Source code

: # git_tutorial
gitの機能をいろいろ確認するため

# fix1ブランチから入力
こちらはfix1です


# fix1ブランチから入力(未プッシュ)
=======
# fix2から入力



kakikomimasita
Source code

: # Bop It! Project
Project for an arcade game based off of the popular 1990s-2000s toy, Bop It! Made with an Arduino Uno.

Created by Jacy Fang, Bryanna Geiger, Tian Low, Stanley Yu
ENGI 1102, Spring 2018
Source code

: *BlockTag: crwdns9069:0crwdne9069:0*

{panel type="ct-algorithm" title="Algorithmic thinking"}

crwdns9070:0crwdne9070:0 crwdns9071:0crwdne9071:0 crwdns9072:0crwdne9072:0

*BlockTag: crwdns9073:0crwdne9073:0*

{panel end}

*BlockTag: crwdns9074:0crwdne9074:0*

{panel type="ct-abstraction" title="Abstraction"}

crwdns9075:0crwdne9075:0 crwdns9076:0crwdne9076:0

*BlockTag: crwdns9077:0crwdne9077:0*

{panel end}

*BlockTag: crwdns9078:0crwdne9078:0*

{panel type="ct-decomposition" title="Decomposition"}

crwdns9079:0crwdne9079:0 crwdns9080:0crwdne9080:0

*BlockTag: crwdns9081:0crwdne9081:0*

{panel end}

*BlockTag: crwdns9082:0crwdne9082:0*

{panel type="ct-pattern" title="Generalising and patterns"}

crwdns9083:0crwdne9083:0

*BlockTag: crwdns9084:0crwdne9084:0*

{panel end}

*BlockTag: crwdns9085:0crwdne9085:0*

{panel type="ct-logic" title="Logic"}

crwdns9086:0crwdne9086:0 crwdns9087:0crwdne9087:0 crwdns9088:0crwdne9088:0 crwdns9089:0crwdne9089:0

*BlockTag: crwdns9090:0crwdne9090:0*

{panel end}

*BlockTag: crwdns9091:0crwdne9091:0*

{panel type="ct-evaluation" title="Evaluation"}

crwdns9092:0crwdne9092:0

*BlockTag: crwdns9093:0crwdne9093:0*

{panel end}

→ **Activity**: Update the data above by changing every "panel end" to "panel close" and leaving everything else as it is.

→ **Finished exercise**:
Source code

: # git_tutorial
gitの機能をいろいろ確認するため

# fix1ブランチから入力
こちらはfix1です


# fix1ブランチから入力(未プッシュ)
=======
# fix2から入力



kakikomimasita
Source code

: # Bop It! Project
Project for an arcade game based off of the popular 1990s-2000s toy, Bop It! Made with an Arduino Uno.

Created by Jacy Fang, Bryanna Geiger, Tian Low, Stanley Yu
ENGI 1102, Spring 2018
Source code

: *BlockTag: crwdns9069:0crwdne9069:0*

{panel type="ct-algorithm" title="Algorithmic thinking"}

crwdns9070:0crwdne9070:0 crwdns9071:0crwdne9071:0 crwdns9072:0crwdne9072:0

*BlockTag: crwdns9073:0crwdne9073:0*

{panel close}

*BlockTag: crwdns9074:0crwdne9074:0*

{panel type="ct-abstraction" title="Abstraction"}

crwdns9075:0crwdne9075:0 crwdns9076:0crwdne9076:0

*BlockTag: crwdns9077:0crwdne9077:0*

{panel close}

*BlockTag: crwdns9078:0crwdne9078:0*

{panel type="ct-decomposition" title="Decomposition"}

crwdns9079:0crwdne9079:0 crwdns9080:0crwdne9080:0

*BlockTag: crwdns9081:0crwdne9081:0*

{panel close}

*BlockTag: crwdns9082:0crwdne9082:0*

{panel type="ct-pattern" title="Generalising and patterns"}

crwdns9083:0crwdne9083:0

*BlockTag: crwdns9084:0crwdne9084:0*

{panel close}

*BlockTag: crwdns9085:0crwdne9085:0*

{panel type="ct-logic" title="Logic"}

crwdns9086:0crwdne9086:0 crwdns9087:0crwdne9087:0 crwdns9088:0crwdne9088:0 crwdns9089:0crwdne9089:0

*BlockTag: crwdns9090:0crwdne9090:0*

{panel close}

*BlockTag: crwdns9091:0crwdne9091:0*

{panel type="ct-evaluation" title="Evaluation"}

crwdns9092:0crwdne9092:0

*BlockTag: crwdns9093:0crwdne9093:0*

{panel close}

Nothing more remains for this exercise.